=== SELECTED EXCERPT ===

Posts Tagged ‘browser extensions’

Finding Copyright Infringements on the Web

Already found an infringement? You may be more interested in the follow up to this post:

I’ve Found A Copyright Infringement – Now What?

   If you share your photography on the internet it is very likely that people are using them elsewhere on the web without your permission. No amount of transparent overlay images, right click disabling, watermarking, or other measures are going to stop this. Copyright infringements may be in the form of anything from use on personal blogs to commercial uses by large companies. Some may give you image credit, but most of the time I haven’t found this to be the case. Others may even take the credit for your image themselves! So how do you find these infringements on the web?

How do you actually find your images being used without permission?

   Search engines such as Google, Bing and Yandex have reverse image search capabilities you can use to find your photographs. Other companies such as Tineye have built their business around reverse image search. For most of these services you can drag and drop an image from your computer to be searched, or copy and paste a URL instead. I find this to be a tedious method when I have many many photos to search for. Luckily there is an easier way through using browser extensions.

   Personally I use an extension for the Firefox browser called “Who Stole My Pictures?” that allows me to search for infringements on all 3 services (Google, Tineye, Bing and Yandex) with just one right click. The search results open into new separate tabs. You can also download extensions that just use one of these sites for your reverse image search. Similar extensions exist for Google Chrome and likely other browsers as well. With most of my searches Google Images is the service that seems to find the most results. As I am searching for these images to pursue copyright infringement claims I will usually use all 3 services. The extra time involved continually clicking results tabs with no results is easily paid for in the 1/50 times when Tineye or Yandex will yield a result other than my own websites. Frequently these are results that Google did not find.

Extracted data entries
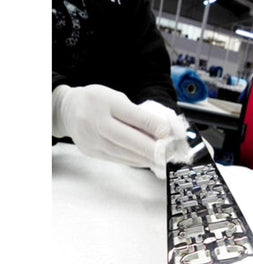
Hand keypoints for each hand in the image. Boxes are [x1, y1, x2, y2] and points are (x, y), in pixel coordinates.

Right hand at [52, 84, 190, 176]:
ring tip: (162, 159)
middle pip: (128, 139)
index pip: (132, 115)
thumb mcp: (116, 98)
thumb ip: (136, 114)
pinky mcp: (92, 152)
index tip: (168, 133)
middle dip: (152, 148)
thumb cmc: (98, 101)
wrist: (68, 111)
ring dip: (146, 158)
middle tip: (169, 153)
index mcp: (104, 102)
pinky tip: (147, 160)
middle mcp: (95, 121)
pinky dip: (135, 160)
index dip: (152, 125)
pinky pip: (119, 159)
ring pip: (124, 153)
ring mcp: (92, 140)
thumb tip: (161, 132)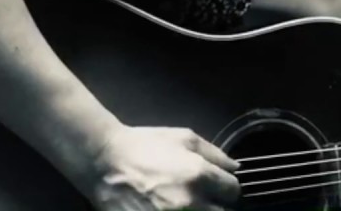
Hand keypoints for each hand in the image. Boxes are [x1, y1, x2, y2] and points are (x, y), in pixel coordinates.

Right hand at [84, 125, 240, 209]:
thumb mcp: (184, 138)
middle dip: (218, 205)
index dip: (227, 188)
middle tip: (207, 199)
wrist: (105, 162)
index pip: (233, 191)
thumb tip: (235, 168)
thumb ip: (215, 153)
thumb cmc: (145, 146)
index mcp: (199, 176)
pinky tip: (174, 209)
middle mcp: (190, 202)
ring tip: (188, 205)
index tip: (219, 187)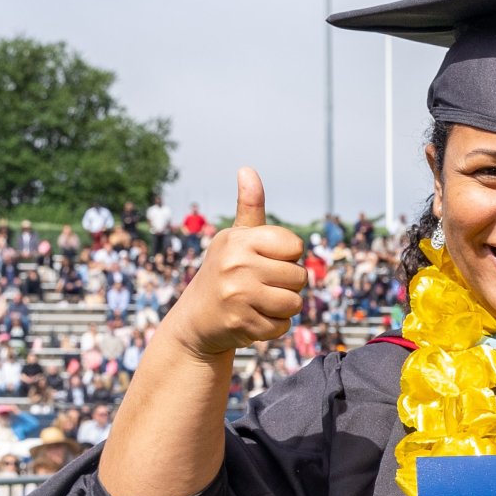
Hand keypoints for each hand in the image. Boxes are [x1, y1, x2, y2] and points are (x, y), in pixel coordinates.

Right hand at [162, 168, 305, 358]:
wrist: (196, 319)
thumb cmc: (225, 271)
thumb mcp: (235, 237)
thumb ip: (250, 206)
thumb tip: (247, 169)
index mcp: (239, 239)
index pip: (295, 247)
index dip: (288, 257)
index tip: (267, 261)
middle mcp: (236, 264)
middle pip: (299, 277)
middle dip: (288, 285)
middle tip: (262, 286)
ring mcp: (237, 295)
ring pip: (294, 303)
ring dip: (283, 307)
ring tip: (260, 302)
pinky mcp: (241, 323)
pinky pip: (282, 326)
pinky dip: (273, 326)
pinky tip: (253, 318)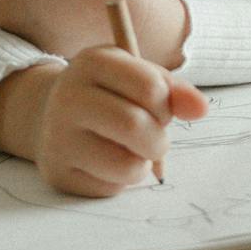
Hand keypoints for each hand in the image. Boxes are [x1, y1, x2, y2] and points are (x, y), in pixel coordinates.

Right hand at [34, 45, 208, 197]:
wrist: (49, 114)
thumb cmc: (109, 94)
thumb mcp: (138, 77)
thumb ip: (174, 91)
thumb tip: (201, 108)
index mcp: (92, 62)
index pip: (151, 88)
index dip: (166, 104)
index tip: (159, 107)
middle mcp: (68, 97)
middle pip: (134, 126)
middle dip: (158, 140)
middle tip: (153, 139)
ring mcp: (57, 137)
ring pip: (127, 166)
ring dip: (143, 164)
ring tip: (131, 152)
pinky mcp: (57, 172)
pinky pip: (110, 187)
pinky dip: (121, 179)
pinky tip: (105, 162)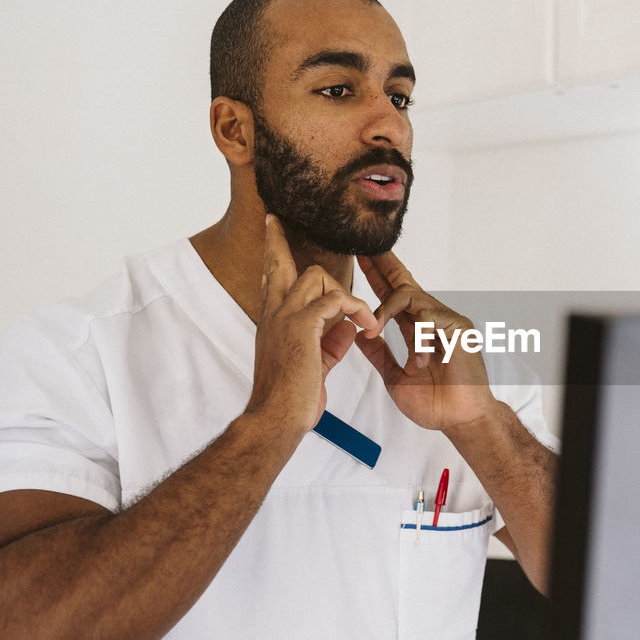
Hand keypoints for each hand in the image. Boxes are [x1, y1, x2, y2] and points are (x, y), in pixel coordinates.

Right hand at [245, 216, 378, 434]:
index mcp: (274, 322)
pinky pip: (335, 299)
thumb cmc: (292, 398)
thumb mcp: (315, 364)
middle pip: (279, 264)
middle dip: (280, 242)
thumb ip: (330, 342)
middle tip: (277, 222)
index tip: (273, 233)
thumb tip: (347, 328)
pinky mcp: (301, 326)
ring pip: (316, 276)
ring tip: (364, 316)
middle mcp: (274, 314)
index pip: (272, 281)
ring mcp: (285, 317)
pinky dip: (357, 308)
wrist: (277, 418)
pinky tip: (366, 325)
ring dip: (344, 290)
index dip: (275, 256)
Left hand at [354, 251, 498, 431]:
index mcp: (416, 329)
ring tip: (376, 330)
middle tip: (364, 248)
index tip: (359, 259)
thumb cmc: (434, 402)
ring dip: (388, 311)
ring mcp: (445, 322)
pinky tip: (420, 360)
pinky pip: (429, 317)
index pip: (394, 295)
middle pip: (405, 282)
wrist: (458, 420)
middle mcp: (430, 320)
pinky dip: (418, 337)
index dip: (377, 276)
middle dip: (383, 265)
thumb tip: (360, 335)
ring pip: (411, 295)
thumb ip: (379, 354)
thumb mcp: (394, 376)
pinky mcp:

=== TASK REQUIREMENTS ===
• a. Answer these questions about the post on finding copyright infringements:
(i) Which measures does the post say will not stop people from using your photographs without permission?
(ii) Which search engines does the post name as having reverse image search capabilities?
(iii) In most of the writer's searches, which service seems to find the most results?
• b. Resume the post on finding copyright infringements on the web, writing on from its final sentence.

=== EXERCISE RESULTS ===
• a.
(i) Transparent overlay images, right click disabling, watermarking, and other measures.
(ii) Google, Bing and Yandex.
(iii) Google Images.

• b.
August 2015 Edit: I have done a lot of reverse searches since I wrote this post back in early 2014. Since then, I do not think I have found a match on Tineye or Yandex that wasn’t on my own site or social media accounts. I know Tineye is still often recommended as the reverse search engine to use, but more and more I ignore it (and Yandex) now. Bing has started their own reverse image search service, but it mostly seems interesting in terms of finding infringements on Pinterest at this point. This is relatively new, however, so perhaps it will show improvement with time. So while I still use the “Who Stole My Pictures?” extension to search for infringements on Google, Bing, Yandex and Tineye concurrently on occasion, I generally now use Google alone for infringement searches.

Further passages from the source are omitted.